To test this hypothesis, we will employ multiple techniques including:

  • Biochemistry (from in vitro to in situ assays)

  • Molecular biology (gene knock in or knock out, overexpression, RNA interference)

  • Cell biology (confocal, fluorescence resonance energy transfer, electron microscopy)

  • Biophysics (single channel recordings with lipid bilayer or mitoplast), cardiac physiology (echocardiogram)
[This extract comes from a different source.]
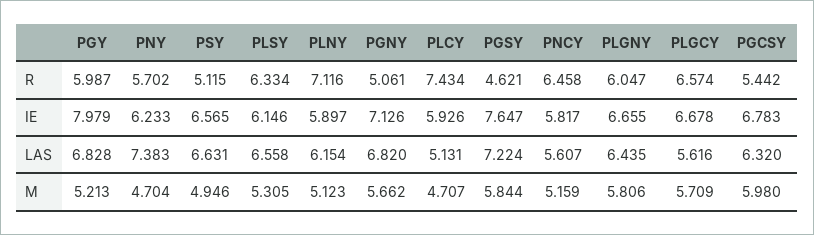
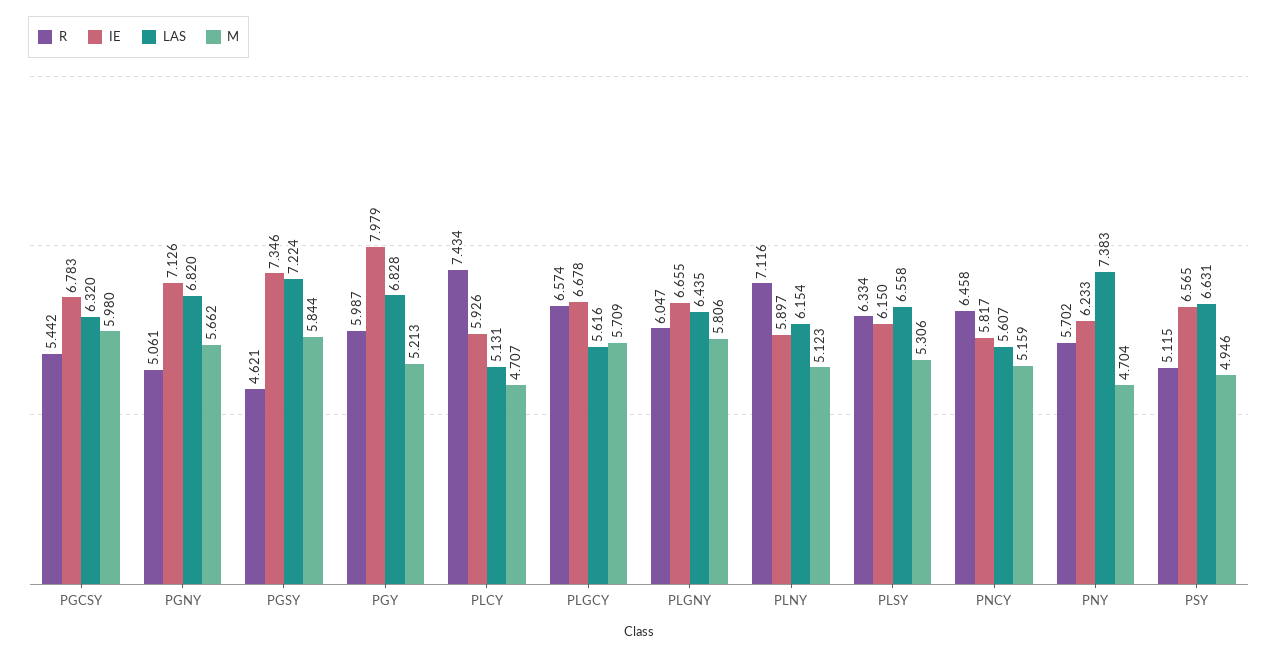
IE, PLSY: 6.146 -> 6.15
IE, PGSY: 7.647 -> 7.346
M, PLSY: 5.305 -> 5.306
  • Phenylephrine infusion mouse model of HF, to obtain experimental results that will lead to mechanistic insights

Since the destruction of mitochondrial Ca2+ homeostasis is a key element for leading to mitochondrial dysfunction-associated clinical phenotypes including heart diseases (e.g. HF), neurodegenerative diseases, metabolic diseases (diabetes), and aging, this research will provide important information regarding the design of novel mitochondria-targeted therapeutic agents for treating these diseases.

3. 1R01HL114760 “Mitochondrial Respiration and Superoxide Production in Healthy and Failing Heart”

Recently, we discovered a transient superoxide production event, the superoxide flash, in individual mitochondria of cardiac myocytes and the myocardium. Preliminary data indicate that the superoxide flash requires intact electron transport chains (ETC) activity, and its frequency is altered by physiological (e.g., changes in heart rate) or pathological (e.g., ischemia and reperfusion) treatments. We hypothesize that the superoxide flash is coupled to stochastic acceleration of ETC activity in single mitochondria and is modulated by key regulators of mitochondrial bioenergetics, including Ca2+, mPTP, and fission/fusion.

We will use state-of-the-art techniques, including targeted superoxide (mt-cpYFP) and H2O2 specific indicators, high resolution confocal imaging, gene transfer and transgenic approaches, and heart failure models to test the overarching hypotheses. If successful, this study would change medicine by making available a sensitive indicator of real-time, in situ determination of mitochondrial function. Considering the extensive involvement of mitochondrial dysfunction and oxidative stress in leading human diseases, including cardiovascular disease, cancer, and diabetes, this work has the potential to broadly impact public health by providing insights into the mechanisms of mitochondrial respiration, ROS production, and oxidative stress.